Multi-emplacementOpérations

Résumé

Le nombre d’emplacements que vous modélisez détermine directement le volume de données et le travail que votre synchronisation de stock doit porter. Voici les conditions qui justifient une division, les cas qui ne la justifient pas, et comment arriver au bon nombre.

Quand vous commencez à synchroniser vos stocks dans Shopify, une décision prise très tôt continue longtemps de se faire sentir : combien d’emplacements créer. On dirait qu’il suffit d’en aligner un par entrepôt ou par boutique, mais le nombre d’emplacements fixe la taille de toute la synchronisation. Trop ou trop peu, et vos mises à jour de stock quotidiennes s’alourdissent peu à peu.

Cet article ne traite que de cette décision de conception — en combien d’emplacements diviser, pour commencer — avant d’aborder le mapping des colonnes et les réglages de synchronisation. Nous verrons quand diviser, quand tout garder ensemble, et comment trancher en cas de doute. Lisez-le en gardant vos propres rayonnages et entrepôts en tête.

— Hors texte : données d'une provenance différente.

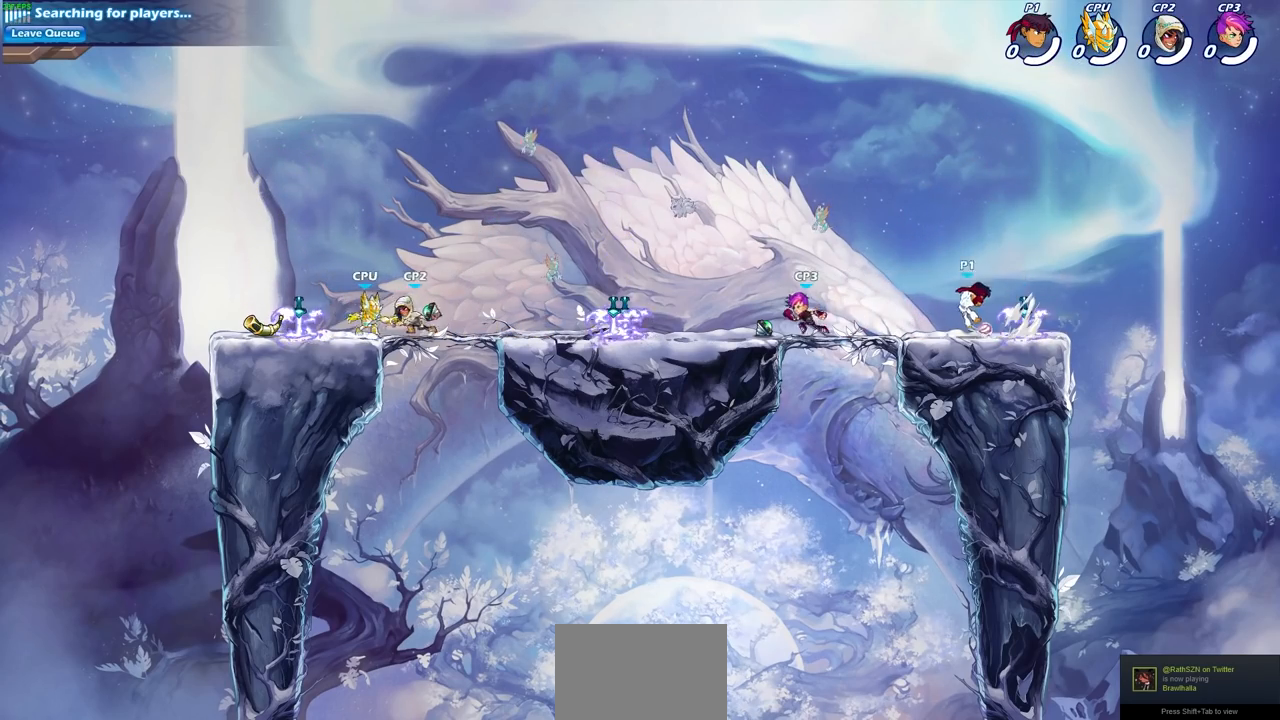
{"buttons": [], "left_stick": "center", "right_stick": "center", "events": [[117, "R2", "up"], [117, "SQUARE", "up"], [133, "left_stick", "center"]]}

Pourquoi le nombre d’emplacements décide du poids de votre synchronisation

Un emplacement est l’unité d’un lieu qui stocke, expédie et vend du stock. Shopify conserve les quantités séparément pour chaque emplacement : plus vous en avez, plus votre vision du stock est fine. Mais du côté de la synchronisation, cette finesse revient directement sous forme de données à entretenir et de travail à fournir. Posons d’abord cette structure clairement.

Les lignes et les colonnes se multiplient, elles ne s’additionnent pas

L’ampleur d’une synchronisation de stock ne dépend pas seulement du nombre de références. Les quantités que vous devez réellement entretenir sont les combinaisons de référence et d’emplacement. Avec 500 références sur un emplacement, vous gérez 500 nombres ; sur quatre emplacements, cela devient 2 000. L’écart est grand entre l’impression d’avoir « seulement deux entrepôts de plus » et la croissance réelle du volume de données.

Lorsque vous utilisez une feuille de calcul comme source unique de vérité pour le stock, la forme de base consiste à tenir la quantité en main de chaque emplacement dans sa propre colonne. Ajouter un emplacement ajoute donc une colonne à la feuille. Créer la colonne est la partie facile ; c’est votre capacité à la remplir correctement, à chaque fois, qui détermine la précision de la synchronisation.

  • 500 références × 1 emplacement = 500 quantités à entretenir
  • 500 références × 4 emplacements = 2 000 quantités à entretenir
  • Chaque emplacement ajouté ajoute une colonne de plus à la feuille
  • Les cases vides et les valeurs qui ne sont plus mises à jour sont quand même traitées comme « le chiffre » à chaque synchronisation

Ce que l’on néglige ici, c’est la colonne que personne ne finit vraiment de remplir. Une colonne que personne ne met à jour apporte soit un chiffre périmé à chaque synchronisation, soit une case vide sur laquelle il faut s’interroger. Ne pas créer de colonnes que vous ne pouvez pas tenir reste, au bout du compte, la mesure de précision la plus fiable.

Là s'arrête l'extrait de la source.